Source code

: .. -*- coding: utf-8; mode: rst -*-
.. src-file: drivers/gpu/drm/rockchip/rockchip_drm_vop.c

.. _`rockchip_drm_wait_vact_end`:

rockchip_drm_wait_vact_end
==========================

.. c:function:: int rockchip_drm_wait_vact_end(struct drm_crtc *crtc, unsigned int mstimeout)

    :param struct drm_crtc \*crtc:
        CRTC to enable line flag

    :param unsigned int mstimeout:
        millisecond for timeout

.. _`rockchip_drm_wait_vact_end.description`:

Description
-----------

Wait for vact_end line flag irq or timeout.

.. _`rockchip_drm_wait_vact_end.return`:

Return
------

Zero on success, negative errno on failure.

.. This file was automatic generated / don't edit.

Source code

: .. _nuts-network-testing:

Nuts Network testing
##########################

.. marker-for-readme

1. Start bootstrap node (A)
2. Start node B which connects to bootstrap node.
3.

ACTION ITEM: Every entry above needs to be written out again exactly.

TASK SOLUTION:
Source code

: .. -*- coding: utf-8; mode: rst -*-
.. src-file: drivers/gpu/drm/rockchip/rockchip_drm_vop.c

.. _`rockchip_drm_wait_vact_end`:

rockchip_drm_wait_vact_end
==========================

.. c:function:: int rockchip_drm_wait_vact_end(struct drm_crtc *crtc, unsigned int mstimeout)

    :param struct drm_crtc \*crtc:
        CRTC to enable line flag

    :param unsigned int mstimeout:
        millisecond for timeout

.. _`rockchip_drm_wait_vact_end.description`:

Description
-----------

Wait for vact_end line flag irq or timeout.

.. _`rockchip_drm_wait_vact_end.return`:

Return
------

Zero on success, negative errno on failure.

.. This file was automatic generated / don't edit.

Source code

: .. _nuts-network-testing:

Nuts Network testing
##########################

.. marker-for-readme

1. Start bootstrap node (A)
2. Start node B which connects to bootstrap node.
3.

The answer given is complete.